### SUPPLIED RECORDS
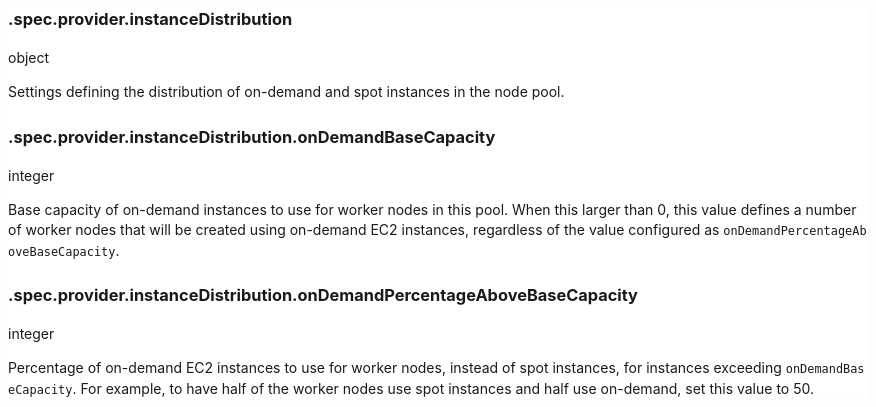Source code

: </div>
</div>

<div class="property depth-2">
<div class="property-header">
<h3 class="property-path" id="v1alpha2-.spec.provider.instanceDistribution">.spec.provider.instanceDistribution</h3>
</div>
<div class="property-body">
<div class="property-meta">
<span class="property-type">object</span>

</div>

<div class="property-description">
<p>Settings defining the distribution of on-demand and spot instances in the node pool.</p>

</div>

</div>
</div>

<div class="property depth-3">
<div class="property-header">
<h3 class="property-path" id="v1alpha2-.spec.provider.instanceDistribution.onDemandBaseCapacity">.spec.provider.instanceDistribution.onDemandBaseCapacity</h3>
</div>
<div class="property-body">
<div class="property-meta">
<span class="property-type">integer</span>

</div>

<div class="property-description">
<p>Base capacity of on-demand instances to use for worker nodes in this pool. When this larger than 0, this value defines a number of worker nodes that will be created using on-demand EC2 instances, regardless of the value configured as <code>onDemandPercentageAboveBaseCapacity</code>.</p>

</div>

</div>
</div>

<div class="property depth-3">
<div class="property-header">
<h3 class="property-path" id="v1alpha2-.spec.provider.instanceDistribution.onDemandPercentageAboveBaseCapacity">.spec.provider.instanceDistribution.onDemandPercentageAboveBaseCapacity</h3>
</div>
<div class="property-body">
<div class="property-meta">
<span class="property-type">integer</span>

</div>

<div class="property-description">
<p>Percentage of on-demand EC2 instances to use for worker nodes, instead of spot instances, for instances exceeding <code>onDemandBaseCapacity</code>. For example, to have half of the worker nodes use spot instances and half use on-demand, set this value to 50.</p>
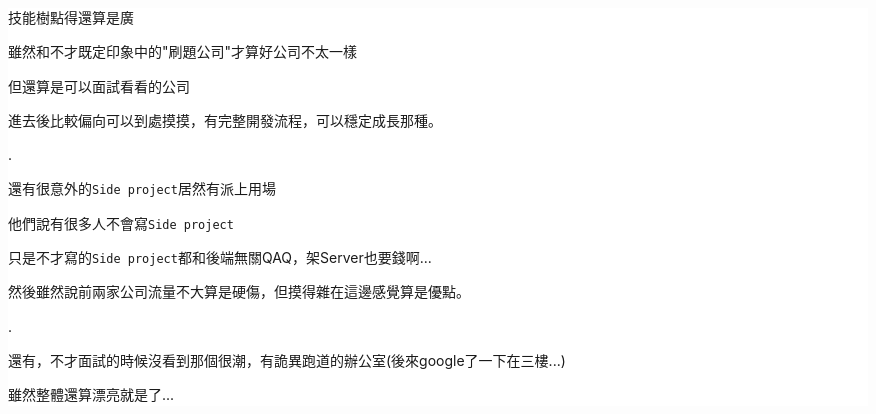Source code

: 技能樹點得還算是廣

雖然和不才既定印象中的"刷題公司"才算好公司不太一樣

但還算是可以面試看看的公司

進去後比較偏向可以到處摸摸，有完整開發流程，可以穩定成長那種。

.

還有很意外的`Side project`居然有派上用場

他們說有很多人不會寫`Side project`

只是不才寫的`Side project`都和後端無關QAQ，架Server也要錢啊...

然後雖然說前兩家公司流量不大算是硬傷，但摸得雜在這邊感覺算是優點。

.

還有，不才面試的時候沒看到那個很潮，有詭異跑道的辦公室(後來google了一下在三樓...)

雖然整體還算漂亮就是了...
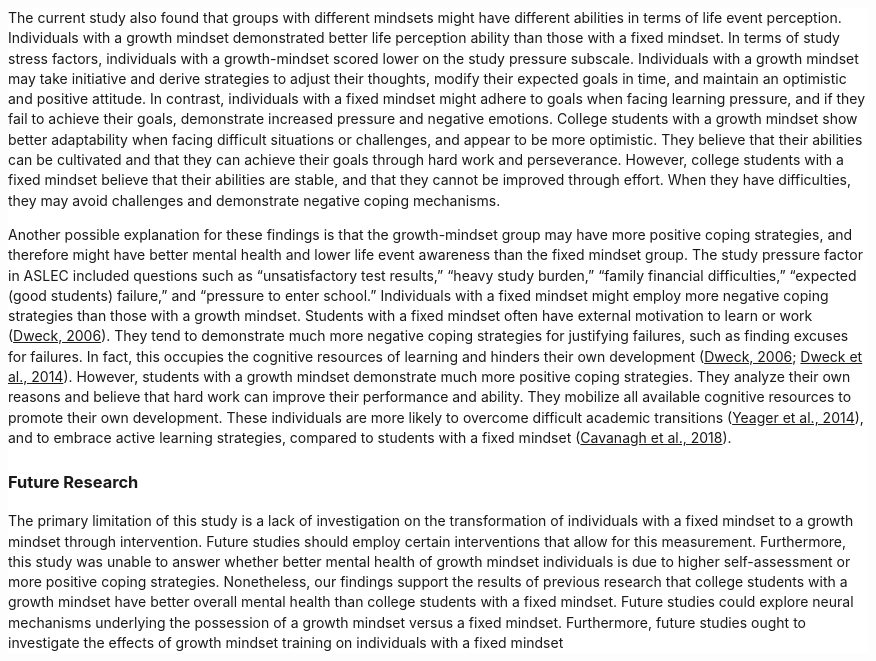 The current study also found that groups with different mindsets might have different abilities in terms of life event perception. Individuals with a growth mindset demonstrated better life perception ability than those with a fixed mindset. In terms of study stress factors, individuals with a growth-mindset scored lower on the study pressure subscale. Individuals with a growth mindset may take initiative and derive strategies to adjust their thoughts, modify their expected goals in time, and maintain an optimistic and positive attitude. In contrast, individuals with a fixed mindset might adhere to goals when facing learning pressure, and if they fail to achieve their goals, demonstrate increased pressure and negative emotions. College students with a growth mindset show better adaptability when facing difficult situations or challenges, and appear to be more optimistic. They believe that their abilities can be cultivated and that they can achieve their goals through hard work and perseverance. However, college students with a fixed mindset believe that their abilities are stable, and that they cannot be improved through effort. When they have difficulties, they may avoid challenges and demonstrate negative coping mechanisms.

Another possible explanation for these findings is that the growth-mindset group may have more positive coping strategies, and therefore might have better mental health and lower life event awareness than the fixed mindset group. The study pressure factor in ASLEC included questions such as “unsatisfactory test results,” “heavy study burden,” “family financial difficulties,” “expected (good students) failure,” and “pressure to enter school.” Individuals with a fixed mindset might employ more negative coping strategies than those with a growth mindset. Students with a fixed mindset often have external motivation to learn or work ([Dweck, 2006](https://www.frontiersin.org/articles/10.3389/fpsyg.2022.821206/full#ref17)). They tend to demonstrate much more negative coping strategies for justifying failures, such as finding excuses for failures. In fact, this occupies the cognitive resources of learning and hinders their own development ([Dweck, 2006](https://www.frontiersin.org/articles/10.3389/fpsyg.2022.821206/full#ref17); [Dweck et al., 2014](https://www.frontiersin.org/articles/10.3389/fpsyg.2022.821206/full#ref19)). However, students with a growth mindset demonstrate much more positive coping strategies. They analyze their own reasons and believe that hard work can improve their performance and ability. They mobilize all available cognitive resources to promote their own development. These individuals are more likely to overcome difficult academic transitions ([Yeager et al., 2014](https://www.frontiersin.org/articles/10.3389/fpsyg.2022.821206/full#ref62)), and to embrace active learning strategies, compared to students with a fixed mindset ([Cavanagh et al., 2018](https://www.frontiersin.org/articles/10.3389/fpsyg.2022.821206/full#ref7)).

### Future Research

The primary limitation of this study is a lack of investigation on the transformation of individuals with a fixed mindset to a growth mindset through intervention. Future studies should employ certain interventions that allow for this measurement. Furthermore, this study was unable to answer whether better mental health of growth mindset individuals is due to higher self-assessment or more positive coping strategies. Nonetheless, our findings support the results of previous research that college students with a growth mindset have better overall mental health than college students with a fixed mindset. Future studies could explore neural mechanisms underlying the possession of a growth mindset versus a fixed mindset. Furthermore, future studies ought to investigate the effects of growth mindset training on individuals with a fixed mindset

### EXERCISE AIM
Please count the lines in the items above that contain the string "project", and reply with only that number.

### EXERCISE SOLUTION
3